Experiences like this are all too common in the world of short-term work travel, and for years it seemed that crash-course language tapes and a warm smile were the best tools for addressing the problem. Recently, however, during a visit to our in-house technical support department I was pleased to find that instead of fumbling through awkward gestures and incomprehensible dropdown menus, my colleague and I communicated using a real-time, locally-hosted two-way translation application. Far from the comical attempts of Altavista babelfish of yore, using this interface we were able to engage in a meaningful dialogue about the problem at hand, saving both time and headache. Working with technology like this it takes no great leap of imagination to foresee such tools tied into speech recognition / synthesis software.

 

This experience in its own right is not that remarkable- rather, what’s most exciting is that this technology is not exclusively in the hands of those with access to serious local processing power. Earlier this week I enjoyed a similar interaction using a friend’s mobile phone. Whether or not the application was running locally or processing was offloaded to the cloud, the reality is that real-time high-fidelity translation capabilities are soon going to find their way into the hands of the world’s teeming masses, and the implications for the global society are going to be far-reaching.

 

One typically speaks of disruptive technology in hindsight, but it’s relatively straightforward to predict that the wide availability of universal translation tools would have a profound impact on the global social network. If one agrees that the language barrier, in addition to geographic proximity, accounts for a significant portion of the edge weight between nodes in the global social network, the widespread use of real-time translation technology could easily precipitate a phase transition on this graph, characterized by the dramatically increased flow of information, goods, and services among previously isolated social clusters.

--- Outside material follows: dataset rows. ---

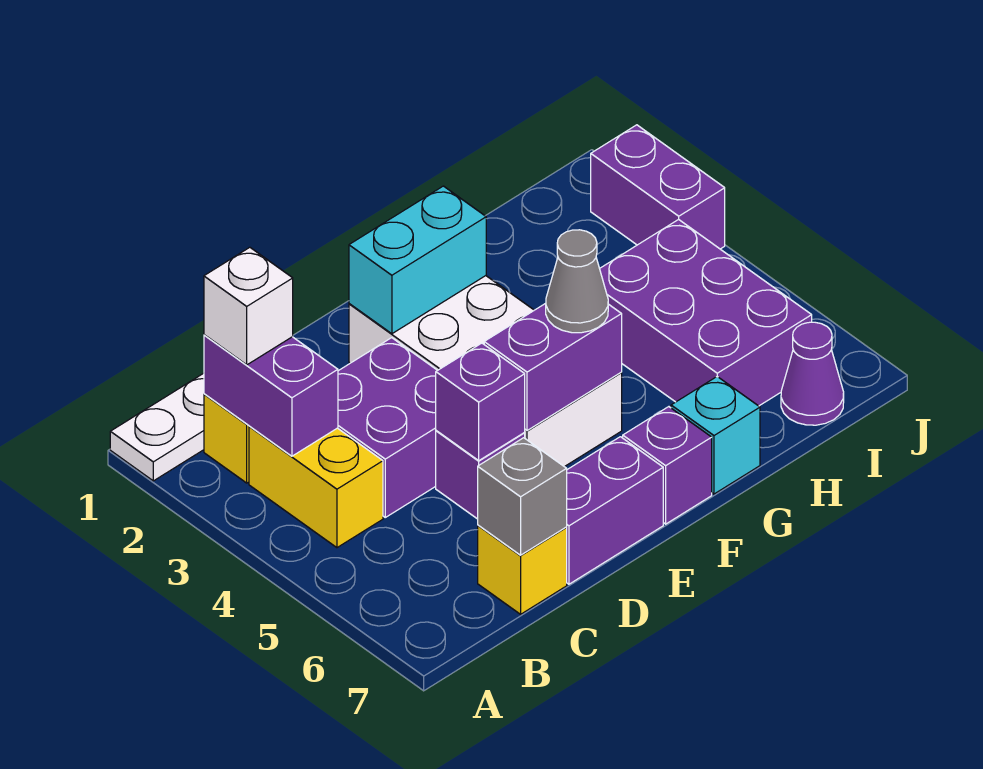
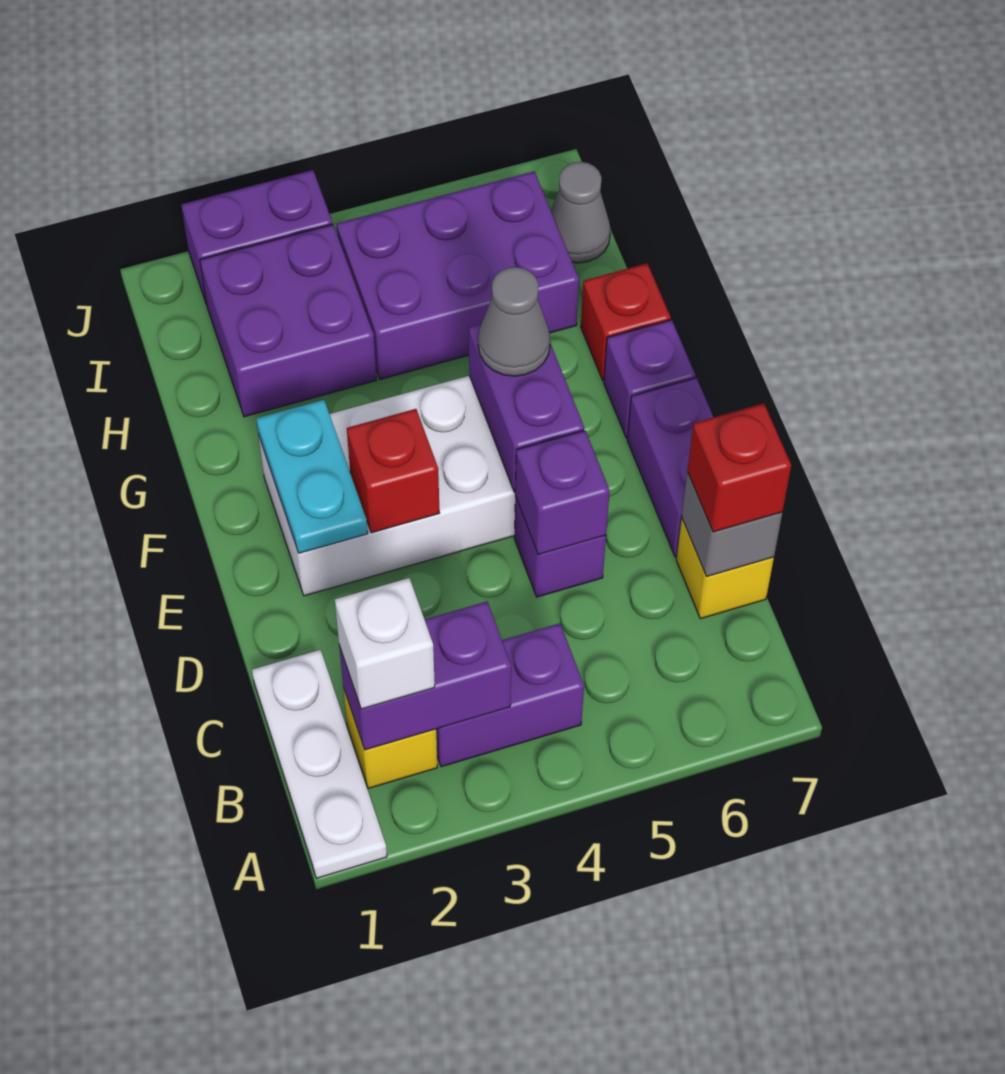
yellow brick B3:B4 level 1 -> purple brick B3:B4 level 1
purple brick C3:D4 level 1 -> purple brick H2:I3 level 1
none -> red brick C7 level 3
cyan brick E2:F2 level 2 -> cyan plate E2:F2 level 2
none -> red brick E3 level 2
cyan brick G7 level 1 -> red brick G7 level 1
purple cone I7 level 1 -> grey cone I7 level 1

Specifically, cellphone translation services are the essential agent of change in this whole scenario.  With emerging markets there’s frequently little in-ground infrastructure to leverage, and so wireless communication often becomes the dominant paradigm.  The widespread availability of mobile phones in developing economies means that people who might never otherwise have access to the resources required to learn a foreign language will soon be able to communicate their opinions and insights to a vastly increased network neighborhood.  Previously impenetrable markets will open up, disadvantaged populations will be able to broadcast to a global audience, and in the same way the Internet diminished the importance of physical proximity, universal real-time voice-to-voice translation technology may represent the last stepping stone towards the realization of a truly global society.